The actual structure of this teaching varies by month and by resident. Some faculty members require that each resident will give one or more short educational talks during the month. Some faculty will want the senior residents to take an active role in teaching during rounds, while others may want resident teaching to occur outside the realm of formal team rounds. Some residents are comfortable giving didactic talks to others, while some prefer to teach with “pearls” as they are relevant to patient care being provided. We allow for these variations in assessing teaching skill, but do expect that residents take an active role in teaching.
Every effort is made to provide maximal education during formal rounding with the faculty. There may be opportunities to learn outside of rounds, but not all members of the team will be present due to duty hour regulations, etc. Therefore, team rounds are the “showplace” for teaching, especially teaching at the bedside.
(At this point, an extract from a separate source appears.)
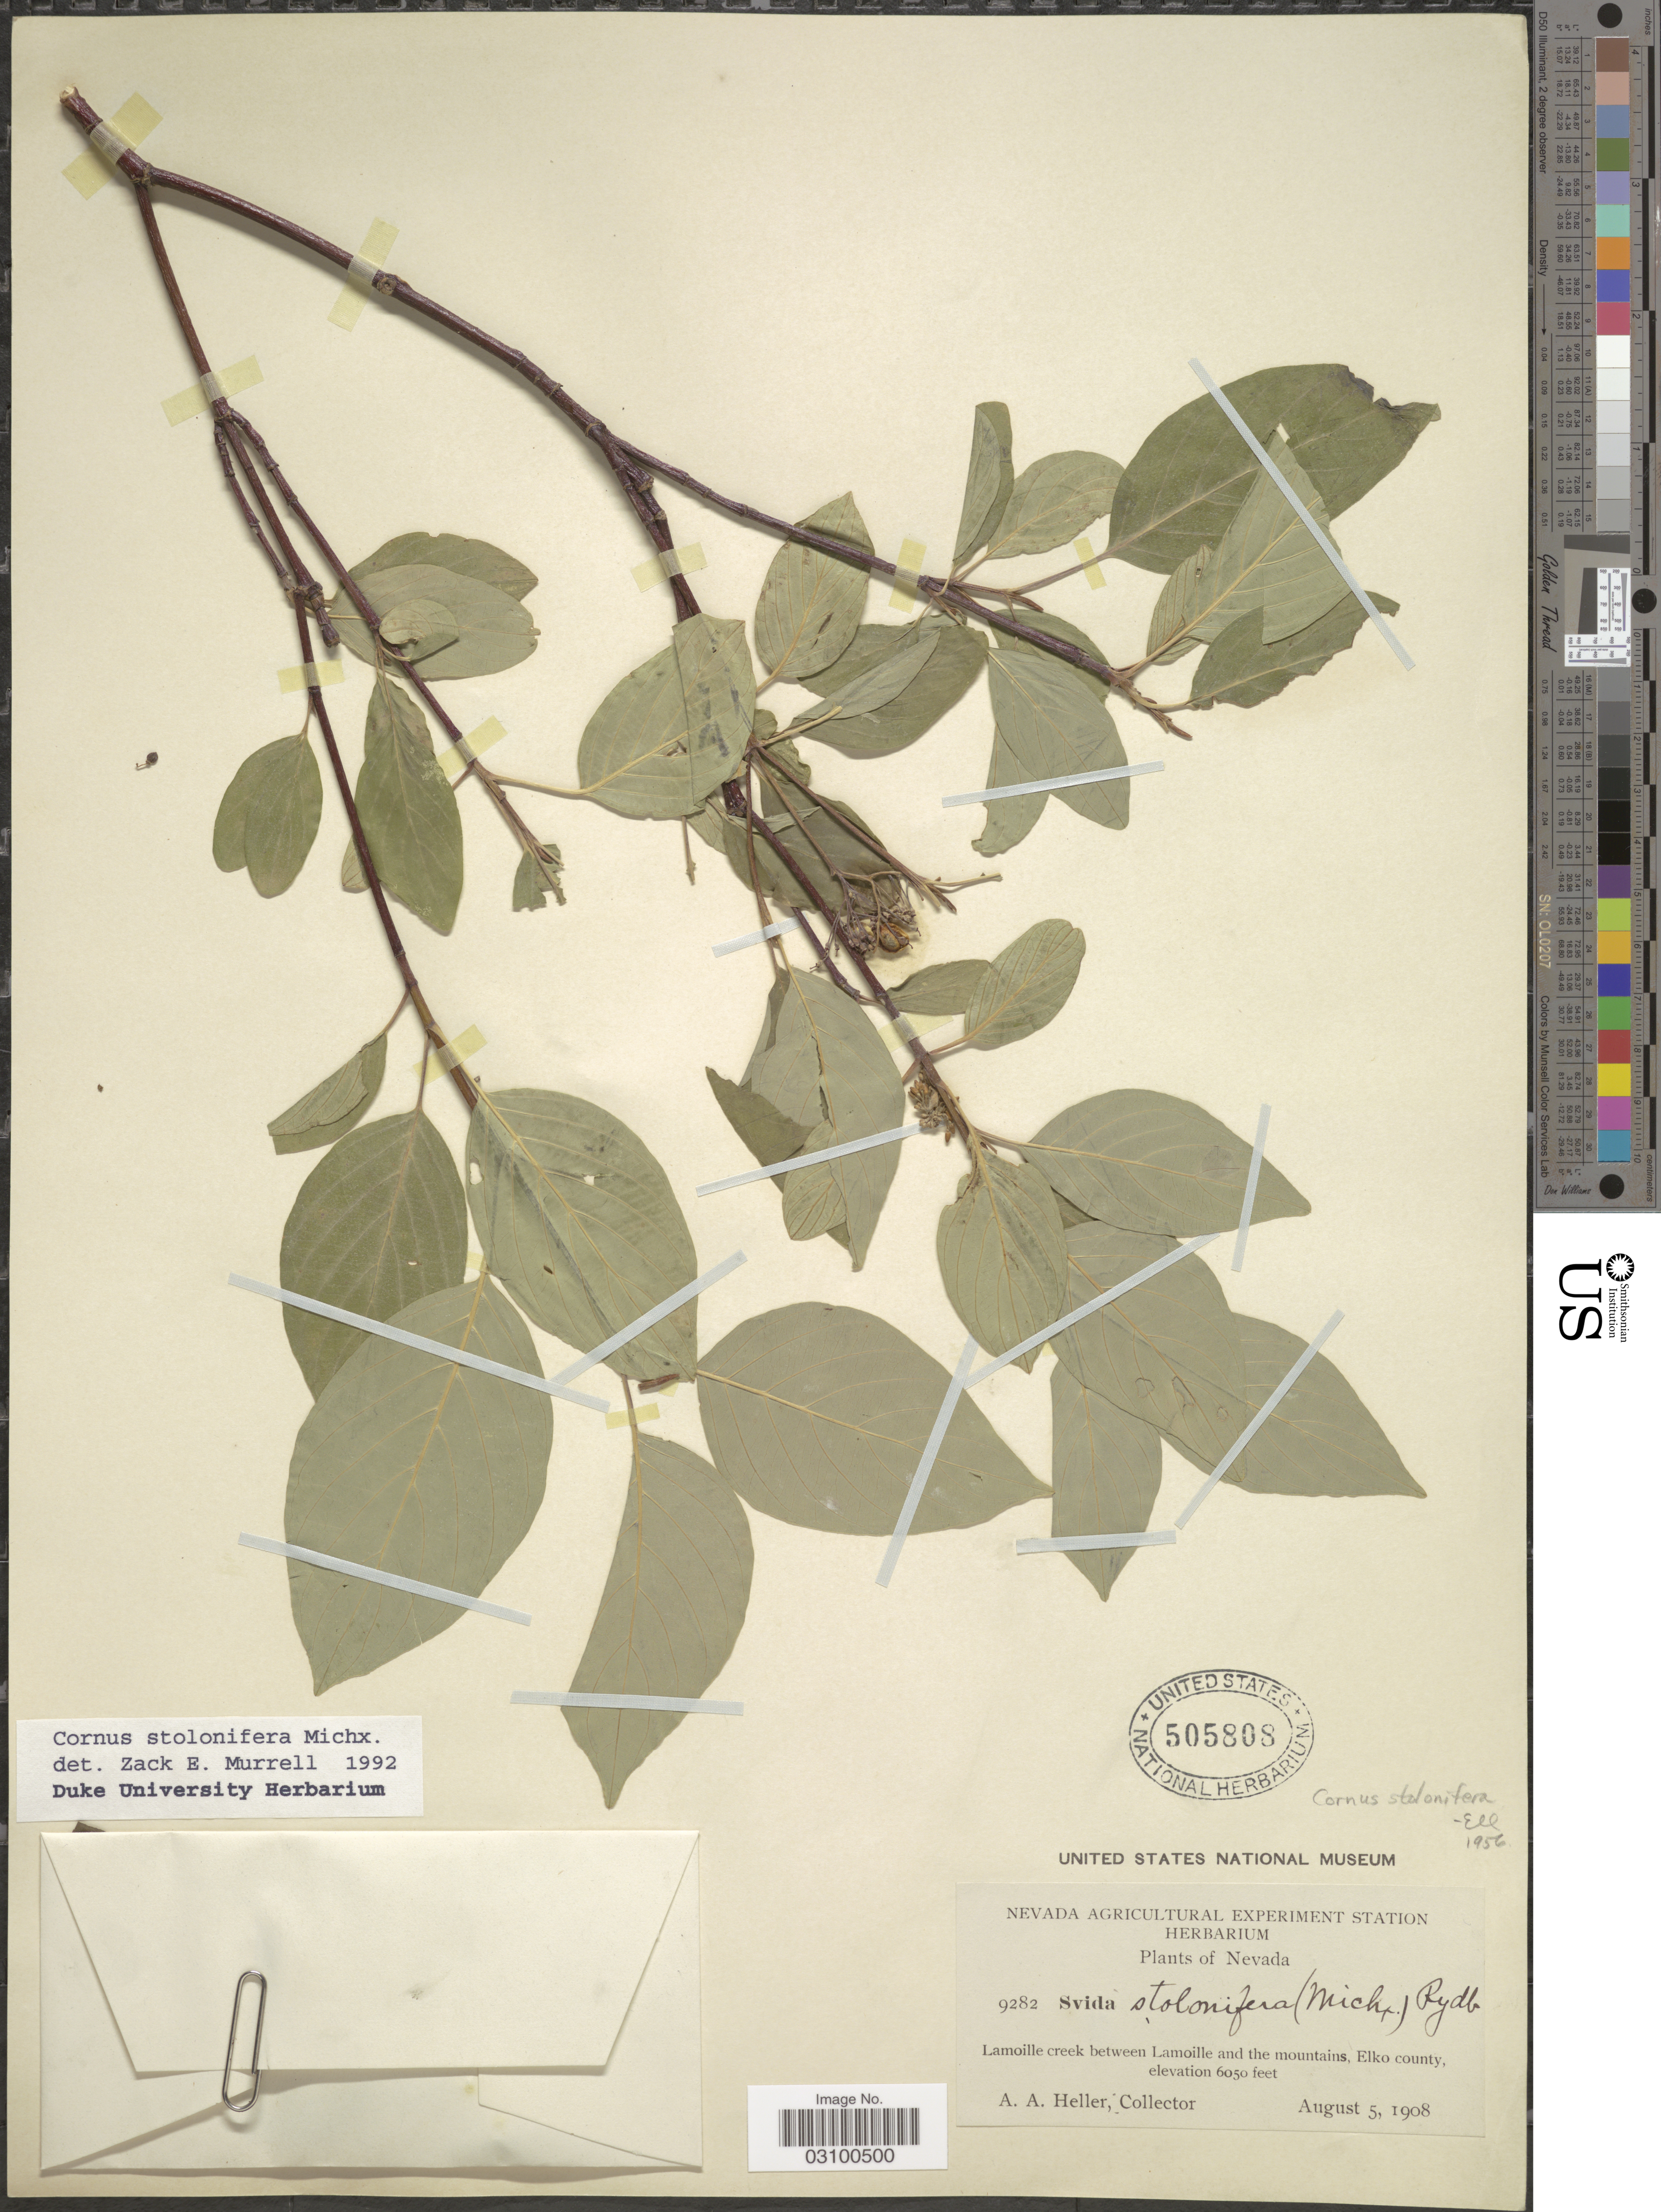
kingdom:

It is expected that rounds not conflict with educational conferences. At times rounds must be stopped prematurely, or carried on by the attending without residents so that they may be excused for conference. It is the resident’s responsibility to notify attending physicians that he or she must be excused to attend required conferences. Allied health personnel should be made aware of the conference schedule and asked not to disturb residents with pages unless critical for patient care. These principles hold for all residents on neurology teams, including non-neurology residents.